Now the solution follows quickly. Let $I,J$ be sets and suppose $T : \ell^\infty(I) \to \ell^\infty(J)$ is an isometry. Let $E \subset \ell^\infty(I)$ be the set of indicators of singletons: $E = \{ 1_{\{x\}} : x \in I\}$. Clearly $E$ is dispersed. Since $T$ is a linear isometry, $T(E)$ is also dispersed. Then by our lemma, we have $|T(E)| \le |J|$. But since $T$ is an injection, $|T(E)| = |E| = |I|$. So $|I| \le |J|$. If $T$ is an isometric isomorphism, then by symmetry $|I| \ge |J|$ as well, and the Cantor-Bernstein-Schroeder theorem gives us $|I| = |J|$.

Answer 2

As any von Neumann algebra $\ell_\infty(X)$ has unique predual, and in our case this is $\ell_1(X)$. Therefore $\ell_\infty(I)\cong\ell_\infty(J)$ implies $\ell_1(I)\cong\ell_1(J)$. As you already proved, the last isomorphism is possible iff $|I|=|J|$.

Answer 3

Note that $\ell^{\infty}(I)=BC(I)$ (set of bounded continuous functions) when $I$ is endowed with the discrete topology. In turn, $BC(I)\cong BC(\beta(I))$, where $\beta(\cdot)$ denotes Stone–Čech compactification. Therefore, if $\ell^{\infty}(I)\cong\ell^{\infty}(J)$, then $BC(\beta(I))\cong BC(\beta(J))$. The Banach–Stone theorem, in turn, implies that $\beta(I)$ and $\beta(J)$ are homeomorphic, from which it follows that $I$ and $J$ are homeomorphic, too.

Answer 4

A solution, by my professor:

Consider the closed unit ball in $\ell^{\infty}(I).$ The extreme points of this are functions $f: I \to \{-1, 1\}.$ Notice that if $\phi: \ell^{\infty}(I) \to \ell^{\infty}(J)$ is an isometric isomorphism, then $\phi$ takes extreme points to extreme points. We may assume without loss of generality that $\phi(\chi_I) = \chi_J,$ since if not, we can multiply each coordinate in $\phi(\chi_I)$ appropriately to get another isometry. Here, $\chi_I$ is the characteristic function on $I$ (so all $1$s).
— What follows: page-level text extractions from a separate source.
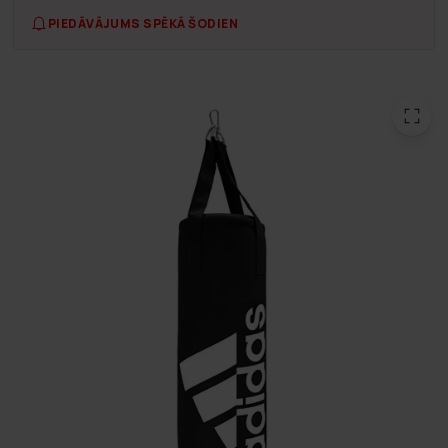
PIEDĀVĀJUMS SPĒKĀ ŠODIEN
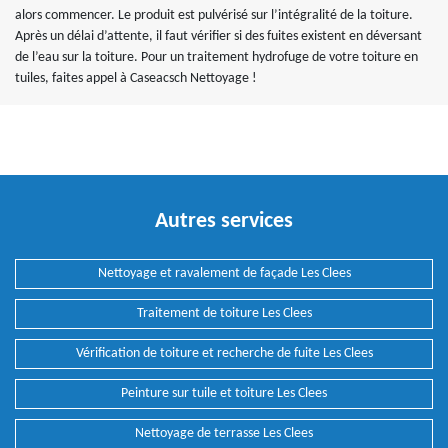
alors commencer. Le produit est pulvérisé sur l’intégralité de la toiture.
Après un délai d’attente, il faut vérifier si des fuites existent en déversant
de l’eau sur la toiture. Pour un traitement hydrofuge de votre toiture en
tuiles, faites appel à Caseacsch Nettoyage !
Autres services
Nettoyage et ravalement de façade Les Clees
Traitement de toiture Les Clees
Vérification de toiture et recherche de fuite Les Clees
Peinture sur tuile et toiture Les Clees
Nettoyage de terrasse Les Clees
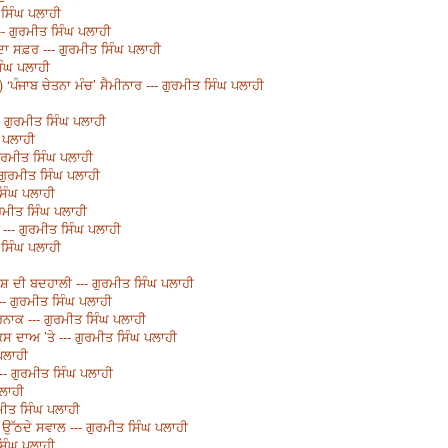
ਤ ਸਿੰਘ ਪਲਾਹੀ
-- ਗੁਰਮੀਤ ਸਿੰਘ ਪਲਾਹੀ
ਦਾ ਸਫ਼ਰ --- ਗੁਰਮੀਤ ਸਿੰਘ ਪਲਾਹੀ
ਸਿੰਘ ਪਲਾਹੀ
) ‘ਪੰਜਾਬ ਚੇਤਨਾ ਮੰਚ’ ਸੈਮੀਨਾਰ --- ਗੁਰਮੀਤ ਸਿੰਘ ਪਲਾਹੀ
-- ਗੁਰਮੀਤ ਸਿੰਘ ਪਲਾਹੀ
ਘ ਪਲਾਹੀ
ੁਰਮੀਤ ਸਿੰਘ ਪਲਾਹੀ
 ਗੁਰਮੀਤ ਸਿੰਘ ਪਲਾਹੀ
ਸਿੰਘ ਪਲਾਹੀ
ਰਮੀਤ ਸਿੰਘ ਪਲਾਹੀ
 --- ਗੁਰਮੀਤ ਸਿੰਘ ਪਲਾਹੀ
 ਸਿੰਘ ਪਲਾਹੀ
 ਦੀ ਬਦਹਾਲੀ --- ਗੁਰਮੀਤ ਸਿੰਘ ਪਲਾਹੀ
 --- ਗੁਰਮੀਤ ਸਿੰਘ ਪਲਾਹੀ
ਰਨਾਕ --- ਗੁਰਮੀਤ ਸਿੰਘ ਪਲਾਹੀ
ਸ ਦਾਅ ’ਤੇ --- ਗੁਰਮੀਤ ਸਿੰਘ ਪਲਾਹੀ
ਪਲਾਹੀ
-- ਗੁਰਮੀਤ ਸਿੰਘ ਪਲਾਹੀ
ਪਲਾਹੀ
ਰਮੀਤ ਸਿੰਘ ਪਲਾਹੀ
 - ਉੱਠਦੇ ਸਵਾਲ --- ਗੁਰਮੀਤ ਸਿੰਘ ਪਲਾਹੀ
ਸਿੰਘ ਪਲਾਹੀ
Now, for any other extreme point $f \in \ell^{\infty}(I),$ we have $\frac{\chi_I + f}{2} = \chi_A$ for some $A\subset I.$ Moreover, we can get any characteristic function this way. Then $\phi(\chi_A) = \frac{\chi_J + \phi(f)}{2} = \chi_B$ for some $B \subset J$ since $\phi(f)$ is an extreme point in $\ell^{\infty}(J).$ We'll denote $B$ by $\varphi(A).$

Note then that for disjoint $A, A^{\prime}\subset I,$ if $\varphi(A) = B$ and $\varphi(A^{\prime}) = B^{\prime},$ then $B\cap B^{\prime} = \emptyset$ since $\phi(\chi_A + \chi_{A^{\prime}}) = \chi_B + \chi_{B^{\prime}}$ has norm $1.$ We now consider the set $\mathcal{B} = \{\varphi(\{i\}): i\in I\}.$ Since $\varphi({i})\cap \varphi({i^{\prime}}) = \emptyset$ for $i\neq i^{\prime},\, |\mathcal{B}| \le |J|$ (any collection of pairwise disjoint subsets has cardinality less than that of the set since we can construct an injection by arbitrarily choosing an element from each such subset). But $\varphi$ is a bijection from $I$ to $\mathcal{B},$ so $|I| \le |J|.$ Similarly, $|J| \le |I|,$ so we are done.